Where to look for the vintage you actually want
Bangkok, the algorithm, and the back of your aunt's closet
By the time something is on your feed, eight thousand other people have already wanted it. That isn’t an argument against the feed; it’s an argument against making it your only door.
The four rooms we actually walk, in order:
The Sunday market that doesn’t tag itself. Chatuchak section 2, the small flat rooms past the noisy ones. Look for the sellers who sit on stools and don’t talk first. Their racks are slower because nobody is paying them to be fast. If the lining has been replaced once, the piece has been worn and kept; that is the piece you want.
A friend’s mother’s storage room.

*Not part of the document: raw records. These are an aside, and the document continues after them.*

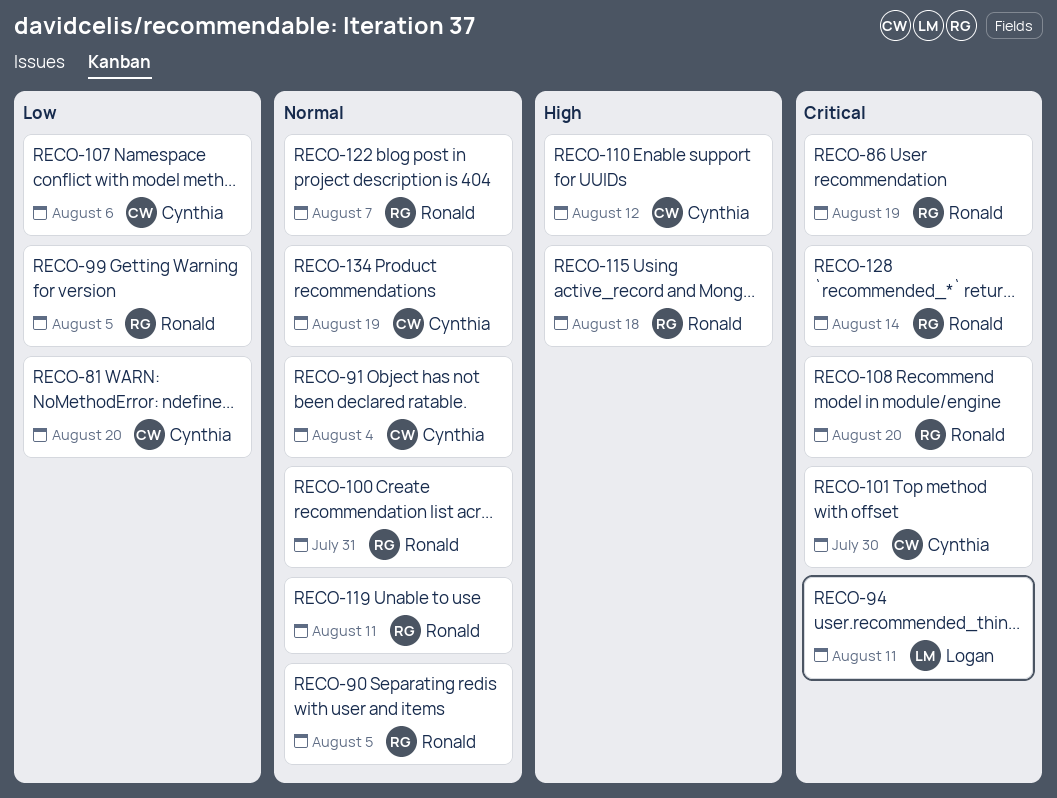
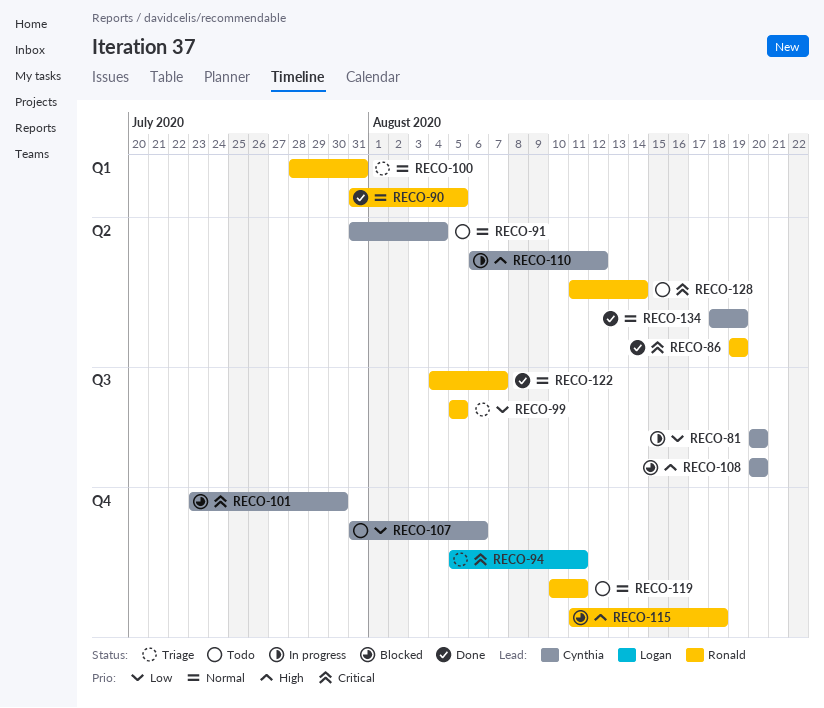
RECO-108, owner: Ronald -> Cynthia
RECO-108, priority: Critical -> High

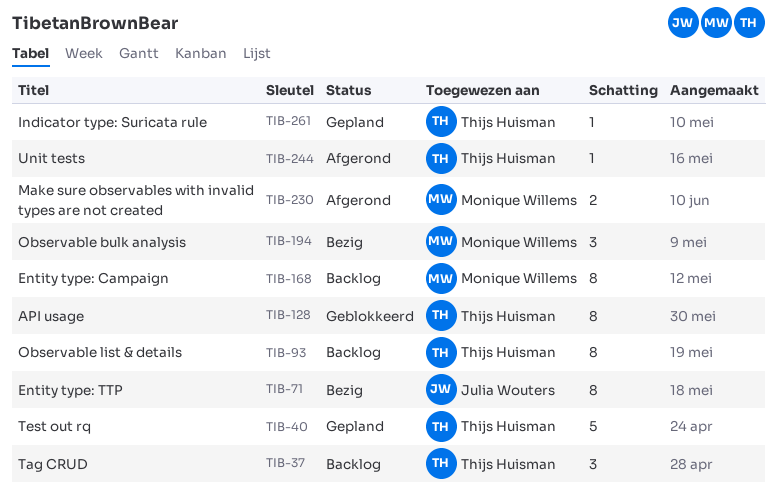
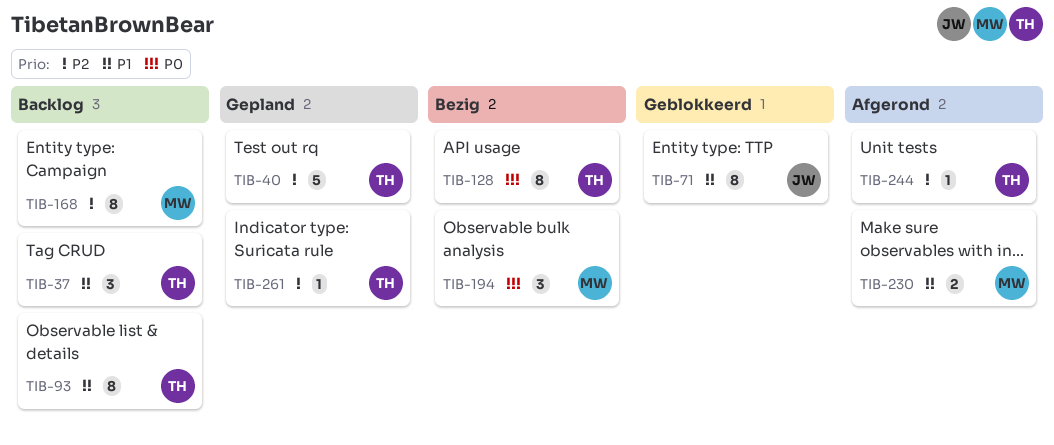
TIB-71, status: Bezig -> Geblokkeerd
TIB-128, status: Geblokkeerd -> Bezig

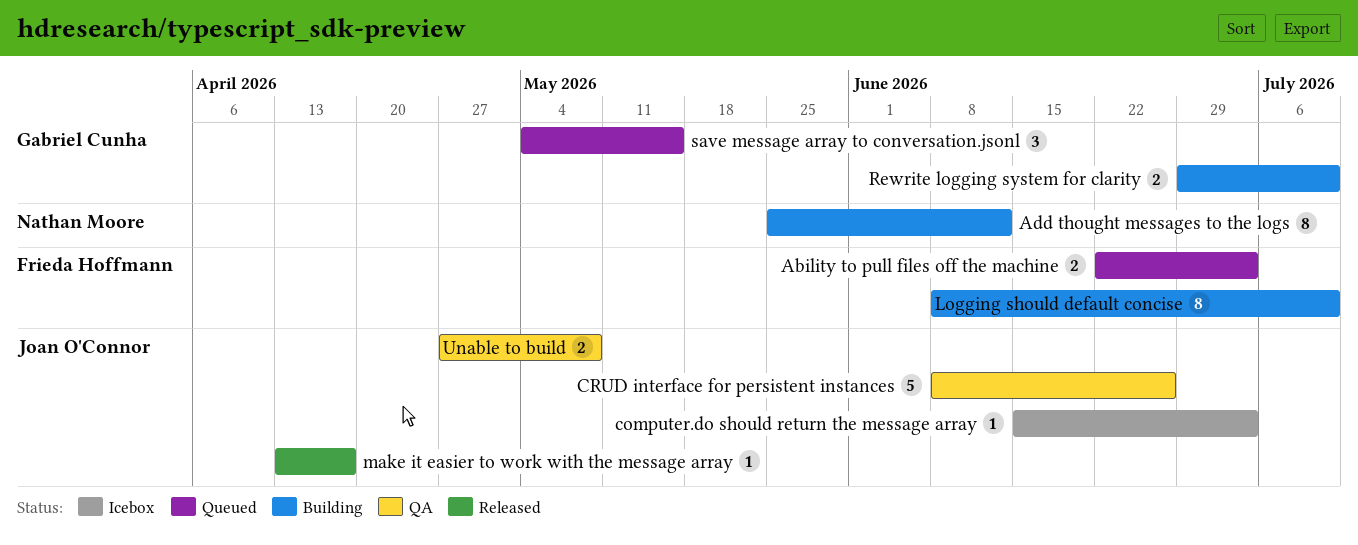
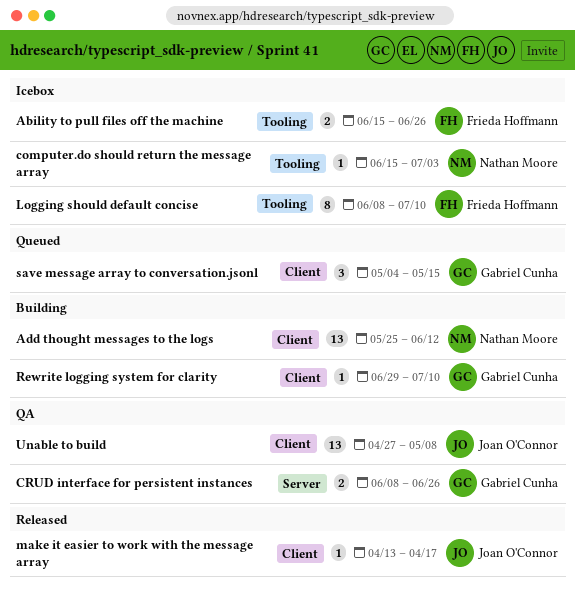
Ability to pull files off the machine, status: Queued -> Icebox
Ability to pull files off the machine, start: Jun 22 -> Jun 15
Ability to pull files off the machine, due: Jul 3 -> Jun 26
Add thought messages to the logs, estimate: 8 -> 13
computer.do should return the message array, owner: Joan O'Connor -> Nathan Moore
CRUD interface for persistent instances, owner: Joan O'Connor -> Gabriel Cunha
CRUD interface for persistent instances, estimate: 5 -> 2
Logging should default concise, status: Building -> Icebox
Rewrite logging system for clarity, estimate: 2 -> 1
Unable to build, estimate: 2 -> 13

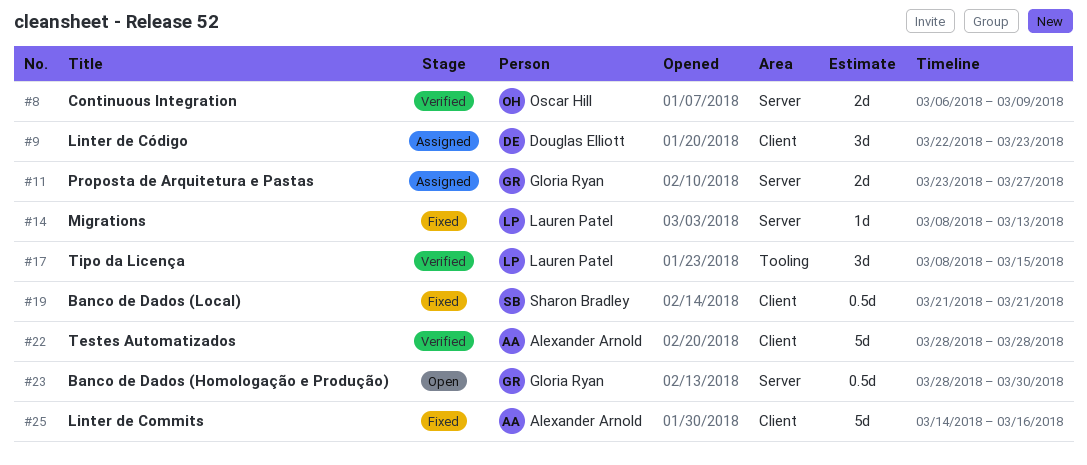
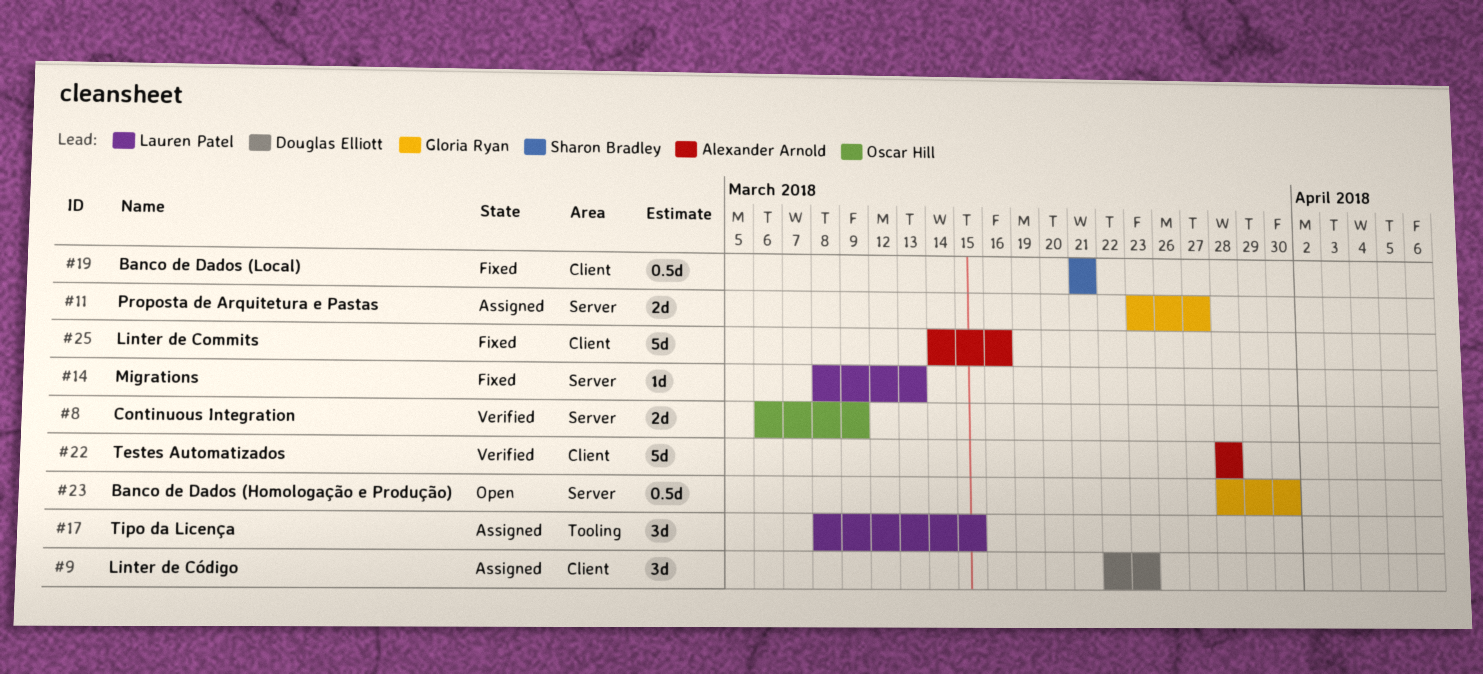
#17, status: Verified -> Assigned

The 90s and 00s pieces still alive are mostly stored, not displayed. A polite ask, a slow coffee, an hour of looking. Half the things will not be your size, the other half will not be your taste, and one in twenty will be the thing.
Online auctions, midweek, low bid window. Tuesday and Wednesday between 11 PM and 1 AM Bangkok time. Search the boring nouns: “mini”, “halter”, “knit”, “wool”. Avoid the marketing nouns: “Y2K”, “archive”, “vintage”. The marketing nouns get bid up; the boring nouns get missed.
The shop that hides its drop. Some sellers post nothing for weeks, then dump twelve pieces at 3 PM on a Friday. Subscribe to their letter (most have one). Show up to the drop the minute it lands. Half of what we keep at Sorrymama came from drops like that.
One rule that applies in every room. If you have to convince yourself the piece looks good, walk. If the piece convinces you in three seconds, the price almost doesn’t matter.